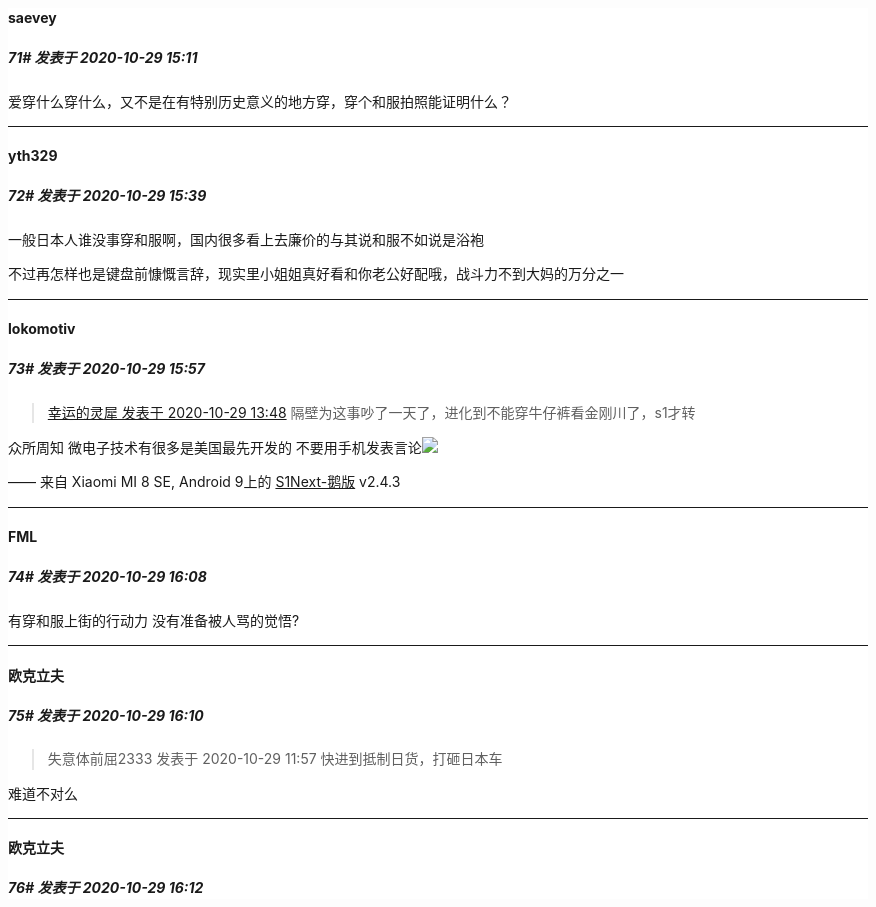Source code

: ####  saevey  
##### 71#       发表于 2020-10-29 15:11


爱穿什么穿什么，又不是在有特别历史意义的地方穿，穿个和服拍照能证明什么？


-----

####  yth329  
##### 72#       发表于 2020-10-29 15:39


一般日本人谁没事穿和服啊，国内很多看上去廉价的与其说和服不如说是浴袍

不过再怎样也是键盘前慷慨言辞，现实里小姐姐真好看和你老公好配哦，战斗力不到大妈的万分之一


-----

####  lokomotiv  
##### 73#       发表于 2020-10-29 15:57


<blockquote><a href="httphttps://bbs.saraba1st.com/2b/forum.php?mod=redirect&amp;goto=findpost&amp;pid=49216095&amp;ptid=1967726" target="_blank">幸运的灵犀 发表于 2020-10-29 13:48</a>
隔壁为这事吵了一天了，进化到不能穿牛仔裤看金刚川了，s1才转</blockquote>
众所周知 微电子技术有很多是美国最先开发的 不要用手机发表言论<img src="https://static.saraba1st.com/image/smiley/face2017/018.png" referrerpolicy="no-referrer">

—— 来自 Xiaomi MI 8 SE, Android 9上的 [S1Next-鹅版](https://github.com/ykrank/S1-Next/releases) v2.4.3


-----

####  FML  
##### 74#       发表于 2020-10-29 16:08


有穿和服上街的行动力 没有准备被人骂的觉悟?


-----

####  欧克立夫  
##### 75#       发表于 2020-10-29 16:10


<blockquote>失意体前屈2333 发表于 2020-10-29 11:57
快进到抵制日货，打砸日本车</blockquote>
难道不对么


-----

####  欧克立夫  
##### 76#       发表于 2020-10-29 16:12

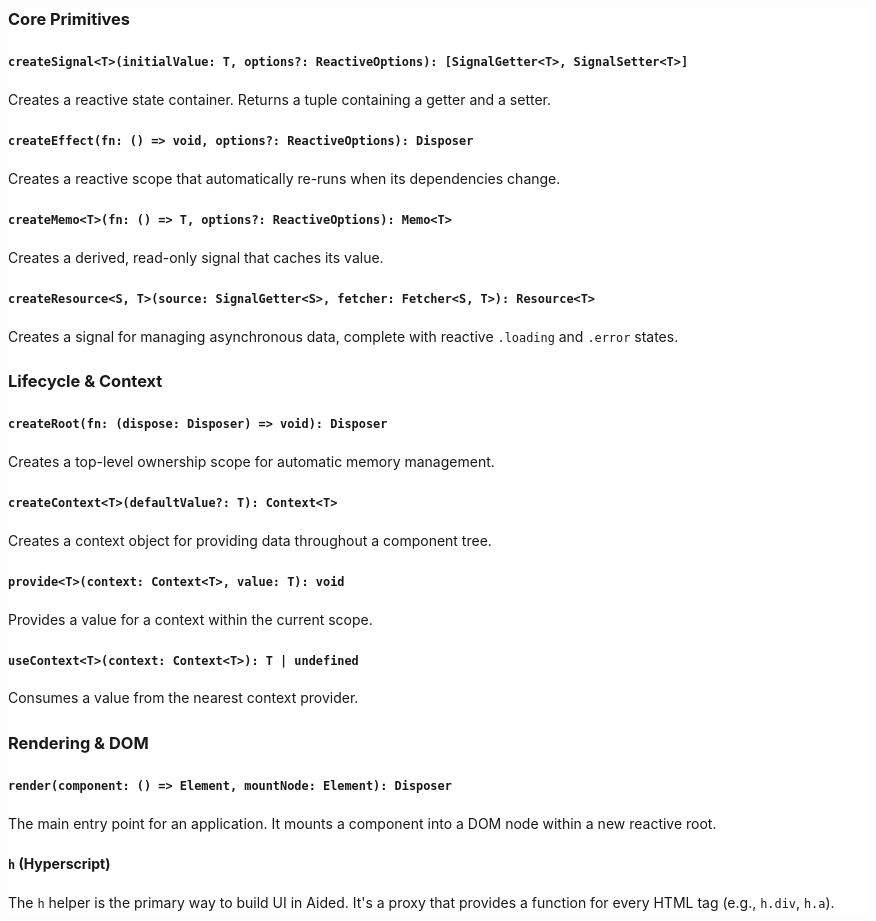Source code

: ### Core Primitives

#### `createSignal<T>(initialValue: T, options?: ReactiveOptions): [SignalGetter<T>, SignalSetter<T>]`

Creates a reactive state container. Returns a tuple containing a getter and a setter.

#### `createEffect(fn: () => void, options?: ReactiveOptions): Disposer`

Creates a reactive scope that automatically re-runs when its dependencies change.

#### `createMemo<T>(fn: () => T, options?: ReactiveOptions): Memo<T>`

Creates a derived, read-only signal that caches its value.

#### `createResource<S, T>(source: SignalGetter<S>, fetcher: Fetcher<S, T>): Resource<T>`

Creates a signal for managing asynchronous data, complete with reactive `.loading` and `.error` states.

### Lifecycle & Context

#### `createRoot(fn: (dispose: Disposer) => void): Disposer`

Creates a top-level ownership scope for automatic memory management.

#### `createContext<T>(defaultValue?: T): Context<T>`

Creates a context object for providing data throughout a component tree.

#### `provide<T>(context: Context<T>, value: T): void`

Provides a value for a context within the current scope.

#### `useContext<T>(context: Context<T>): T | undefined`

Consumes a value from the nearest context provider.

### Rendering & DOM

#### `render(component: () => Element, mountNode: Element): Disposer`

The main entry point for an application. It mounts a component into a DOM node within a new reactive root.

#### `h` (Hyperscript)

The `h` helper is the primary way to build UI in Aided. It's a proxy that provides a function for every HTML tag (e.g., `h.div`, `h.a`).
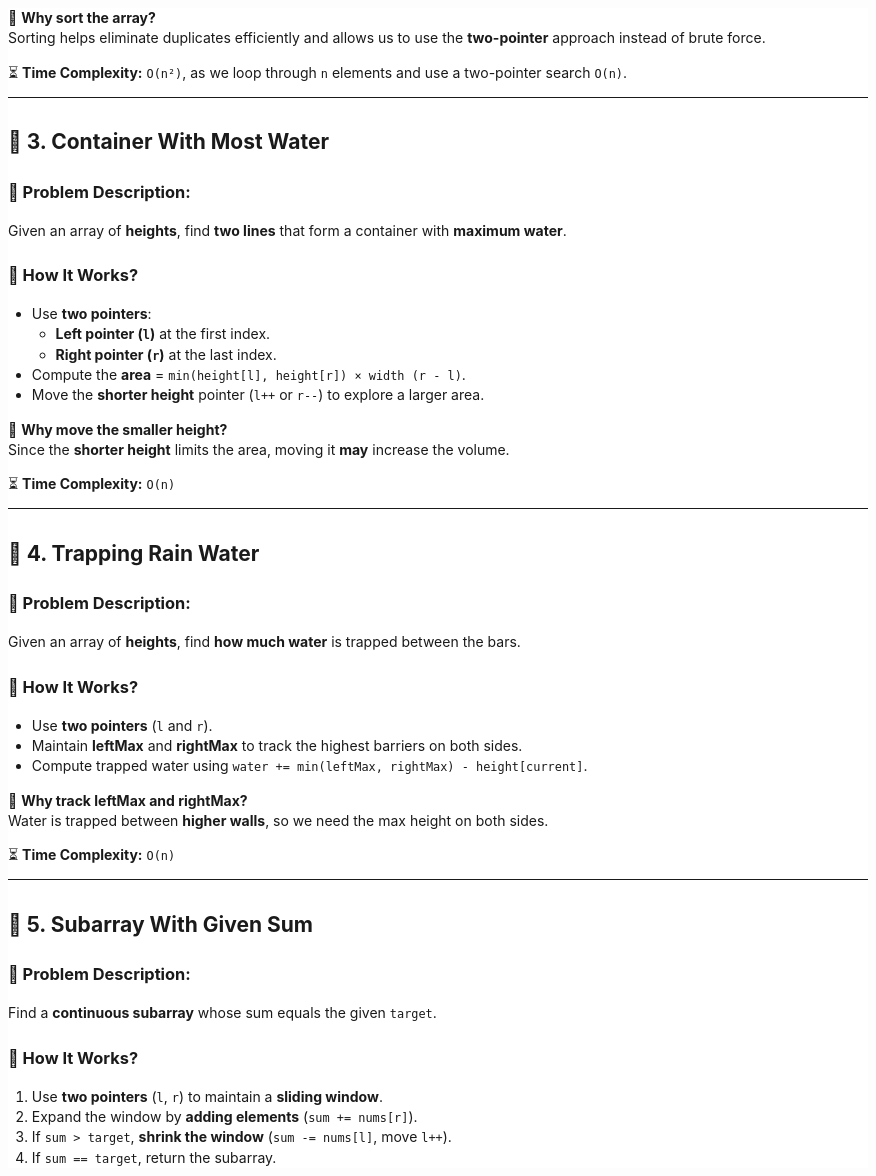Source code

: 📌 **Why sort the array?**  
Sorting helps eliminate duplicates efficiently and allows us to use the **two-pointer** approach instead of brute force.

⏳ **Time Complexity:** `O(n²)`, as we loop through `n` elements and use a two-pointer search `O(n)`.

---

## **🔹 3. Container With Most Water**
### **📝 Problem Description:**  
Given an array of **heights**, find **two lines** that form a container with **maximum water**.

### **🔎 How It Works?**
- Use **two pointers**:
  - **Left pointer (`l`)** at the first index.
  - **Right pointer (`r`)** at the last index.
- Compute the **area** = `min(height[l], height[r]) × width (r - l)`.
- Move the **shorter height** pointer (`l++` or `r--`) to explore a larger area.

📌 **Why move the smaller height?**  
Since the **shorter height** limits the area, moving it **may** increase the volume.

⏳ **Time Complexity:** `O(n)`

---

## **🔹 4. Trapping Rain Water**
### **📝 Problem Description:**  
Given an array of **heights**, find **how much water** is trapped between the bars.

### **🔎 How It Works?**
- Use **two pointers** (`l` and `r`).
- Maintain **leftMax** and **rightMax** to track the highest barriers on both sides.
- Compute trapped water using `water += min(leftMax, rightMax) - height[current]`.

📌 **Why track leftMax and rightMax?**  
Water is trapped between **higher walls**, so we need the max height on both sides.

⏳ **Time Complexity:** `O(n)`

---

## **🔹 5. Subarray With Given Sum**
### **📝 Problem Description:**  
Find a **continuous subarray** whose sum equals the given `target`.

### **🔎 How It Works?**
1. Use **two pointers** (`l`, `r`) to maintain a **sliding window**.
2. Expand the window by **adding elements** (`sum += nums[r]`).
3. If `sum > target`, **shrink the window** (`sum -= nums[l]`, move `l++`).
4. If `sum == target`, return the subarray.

***

▶ [EXERCISE DIRECTIONS] Render the data above as a numbered list with one item per line, skipping blank lines and leaving out the pictures.

▶ [SOLUTION TO THIS TASK]
1. Source code
2. : ####  saevey  
3. ##### 71#       发表于 2020-10-29 15:11
4. 爱穿什么穿什么，又不是在有特别历史意义的地方穿，穿个和服拍照能证明什么？
5. -----
6. ####  yth329  
7. ##### 72#       发表于 2020-10-29 15:39
8. 一般日本人谁没事穿和服啊，国内很多看上去廉价的与其说和服不如说是浴袍
9. 不过再怎样也是键盘前慷慨言辞，现实里小姐姐真好看和你老公好配哦，战斗力不到大妈的万分之一
10. -----
11. ####  lokomotiv  
12. ##### 73#       发表于 2020-10-29 15:57
13. <blockquote><a href="httphttps://bbs.saraba1st.com/2b/forum.php?mod=redirect&amp;goto=findpost&amp;pid=49216095&amp;ptid=1967726" target="_blank">幸运的灵犀 发表于 2020-10-29 13:48</a>
14. 隔壁为这事吵了一天了，进化到不能穿牛仔裤看金刚川了，s1才转</blockquote>
15. 众所周知 微电子技术有很多是美国最先开发的 不要用手机发表言论<img src="https://static.saraba1st.com/image/smiley/face2017/018.png" referrerpolicy="no-referrer">
16. —— 来自 Xiaomi MI 8 SE, Android 9上的 [S1Next-鹅版](https://github.com/ykrank/S1-Next/releases) v2.4.3
17. -----
18. ####  FML  
19. ##### 74#       发表于 2020-10-29 16:08
20. 有穿和服上街的行动力 没有准备被人骂的觉悟?
21. -----
22. ####  欧克立夫  
23. ##### 75#       发表于 2020-10-29 16:10
24. <blockquote>失意体前屈2333 发表于 2020-10-29 11:57
25. 快进到抵制日货，打砸日本车</blockquote>
26. 难道不对么
27. -----
28. ####  欧克立夫  
29. ##### 76#       发表于 2020-10-29 16:12
30. Source code
31. : ### Core Primitives
32. #### `createSignal<T>(initialValue: T, options?: ReactiveOptions): [SignalGetter<T>, SignalSetter<T>]`
33. Creates a reactive state container. Returns a tuple containing a getter and a setter.
34. #### `createEffect(fn: () => void, options?: ReactiveOptions): Disposer`
35. Creates a reactive scope that automatically re-runs when its dependencies change.
36. #### `createMemo<T>(fn: () => T, options?: ReactiveOptions): Memo<T>`
37. Creates a derived, read-only signal that caches its value.
38. #### `createResource<S, T>(source: SignalGetter<S>, fetcher: Fetcher<S, T>): Resource<T>`
39. Creates a signal for managing asynchronous data, complete with reactive `.loading` and `.error` states.
40. ### Lifecycle & Context
41. #### `createRoot(fn: (dispose: Disposer) => void): Disposer`
42. Creates a top-level ownership scope for automatic memory management.
43. #### `createContext<T>(defaultValue?: T): Context<T>`
44. Creates a context object for providing data throughout a component tree.
45. #### `provide<T>(context: Context<T>, value: T): void`
46. Provides a value for a context within the current scope.
47. #### `useContext<T>(context: Context<T>): T | undefined`
48. Consumes a value from the nearest context provider.
49. ### Rendering & DOM
50. #### `render(component: () => Element, mountNode: Element): Disposer`
51. The main entry point for an application. It mounts a component into a DOM node within a new reactive root.
52. #### `h` (Hyperscript)
53. The `h` helper is the primary way to build UI in Aided. It's a proxy that provides a function for every HTML tag (e.g., `h.div`, `h.a`).
54. Source code
55. : 📌 **Why sort the array?**  
56. Sorting helps eliminate duplicates efficiently and allows us to use the **two-pointer** approach instead of brute force.
57. ⏳ **Time Complexity:** `O(n²)`, as we loop through `n` elements and use a two-pointer search `O(n)`.
58. ---
59. ## **🔹 3. Container With Most Water**
60. ### **📝 Problem Description:**  
61. Given an array of **heights**, find **two lines** that form a container with **maximum water**.
62. ### **🔎 How It Works?**
63. - Use **two pointers**:
64.   - **Left pointer (`l`)** at the first index.
65.   - **Right pointer (`r`)** at the last index.
66. - Compute the **area** = `min(height[l], height[r]) × width (r - l)`.
67. - Move the **shorter height** pointer (`l++` or `r--`) to explore a larger area.
68. 📌 **Why move the smaller height?**  
69. Since the **shorter height** limits the area, moving it **may** increase the volume.
70. ⏳ **Time Complexity:** `O(n)`
71. ---
72. ## **🔹 4. Trapping Rain Water**
73. ### **📝 Problem Description:**  
74. Given an array of **heights**, find **how much water** is trapped between the bars.
75. ### **🔎 How It Works?**
76. - Use **two pointers** (`l` and `r`).
77. - Maintain **leftMax** and **rightMax** to track the highest barriers on both sides.
78. - Compute trapped water using `water += min(leftMax, rightMax) - height[current]`.
79. 📌 **Why track leftMax and rightMax?**  
80. Water is trapped between **higher walls**, so we need the max height on both sides.
81. ⏳ **Time Complexity:** `O(n)`
82. ---
83. ## **🔹 5. Subarray With Given Sum**
84. ### **📝 Problem Description:**  
85. Find a **continuous subarray** whose sum equals the given `target`.
86. ### **🔎 How It Works?**
87. 1. Use **two pointers** (`l`, `r`) to maintain a **sliding window**.
88. 2. Expand the window by **adding elements** (`sum += nums[r]`).
89. 3. If `sum > target`, **shrink the window** (`sum -= nums[l]`, move `l++`).
90. 4. If `sum == target`, return the subarray.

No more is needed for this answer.